15.04.2005

BITTORRENT

Tauschbörsen-Nutzung steigt weiter

Entgegen den Hoffnungen der Film- und Musikindustrie scheinen die Klagen gegen Tauschbörsen-User diese nicht vom Herunterladen abzuhalten - ganz im Gegenteil.

Im letzten Jahr wurde mehr Bandbreite verbraucht als jemals zuvor, international sei der Bandbreiten-Bedarf der Provider um 42 Prozent gestiegen, so ein Bericht der Marktbeobachter von TeleGeography.

Die meiste Bandbreite nutzten dabei Tauschbörsen, in denen zunehmend auch große Videofiles heruntergeladen werden, berichtet Wired.

Dabei reagieren die User aber durchaus auf die Klagewelle der Industrie gegen KaZaA-User - sie weichen einfach auf andere Tauschbörsen aus. War früher noch KaZaA die meistgenutzte Tauschbörse, so hat BitTorrent ihr weltweit gesehen mittlerweile den Rang abgelaufen.

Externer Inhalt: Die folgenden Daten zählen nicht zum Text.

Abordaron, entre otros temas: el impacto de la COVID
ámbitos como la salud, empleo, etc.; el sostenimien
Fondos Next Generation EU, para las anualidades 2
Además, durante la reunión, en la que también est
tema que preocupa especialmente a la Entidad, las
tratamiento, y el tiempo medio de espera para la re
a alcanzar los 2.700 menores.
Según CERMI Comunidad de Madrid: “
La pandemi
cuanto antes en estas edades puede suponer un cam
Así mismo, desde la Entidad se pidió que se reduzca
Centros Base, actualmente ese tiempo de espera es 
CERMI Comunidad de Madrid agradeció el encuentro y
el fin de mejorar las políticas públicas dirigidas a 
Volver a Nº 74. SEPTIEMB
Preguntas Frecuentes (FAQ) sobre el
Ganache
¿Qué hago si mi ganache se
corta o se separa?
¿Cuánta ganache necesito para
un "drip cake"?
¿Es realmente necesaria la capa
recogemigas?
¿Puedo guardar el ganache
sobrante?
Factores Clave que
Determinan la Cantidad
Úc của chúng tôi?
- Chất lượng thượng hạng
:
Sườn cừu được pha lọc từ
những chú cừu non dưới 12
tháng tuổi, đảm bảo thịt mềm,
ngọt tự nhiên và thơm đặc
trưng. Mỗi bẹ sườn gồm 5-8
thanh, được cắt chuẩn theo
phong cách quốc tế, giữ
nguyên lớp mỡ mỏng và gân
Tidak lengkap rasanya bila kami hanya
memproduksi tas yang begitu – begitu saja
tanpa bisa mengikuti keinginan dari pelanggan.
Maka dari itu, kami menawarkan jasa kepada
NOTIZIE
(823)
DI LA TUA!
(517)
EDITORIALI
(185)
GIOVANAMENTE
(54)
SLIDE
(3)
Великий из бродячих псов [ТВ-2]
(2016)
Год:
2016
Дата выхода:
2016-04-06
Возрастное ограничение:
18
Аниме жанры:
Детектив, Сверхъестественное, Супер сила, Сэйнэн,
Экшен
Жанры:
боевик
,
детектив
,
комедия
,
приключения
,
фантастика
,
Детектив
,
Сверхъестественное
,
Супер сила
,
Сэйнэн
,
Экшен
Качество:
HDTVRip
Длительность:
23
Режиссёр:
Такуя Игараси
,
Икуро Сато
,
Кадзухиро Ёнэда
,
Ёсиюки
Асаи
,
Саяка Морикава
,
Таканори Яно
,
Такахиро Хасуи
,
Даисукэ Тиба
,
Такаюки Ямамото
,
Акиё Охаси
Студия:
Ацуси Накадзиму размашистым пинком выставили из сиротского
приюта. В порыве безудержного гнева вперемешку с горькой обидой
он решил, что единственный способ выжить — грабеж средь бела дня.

Klagen zeigen keine Wirkung

KaZaA fiel im ersten Halbjahr von 46 auf 19 Prozent, im gleichen Zeitraum verdoppelte BitTorrent fast seine User-Zahlen auf 53 Prozent, so die Beobachtung von CacheLogic, das mit Hilfe einer Software für ISPs den weltweiten Tauschbörsen-Traffic beobachtet. Vor allem in Asien ist BitTorrent weit verbreitet.

Die Klagen hätten keine abschreckende Wirkung auf die User gehabt, so Andrew Parker von CacheLogic. In den USA, wo die Musikindustrie bis jetzt die meisten Klagen eingereicht hat, habe es keine Veränderung bei den registrierten Datenmengen in P2P-Netzen gegeben.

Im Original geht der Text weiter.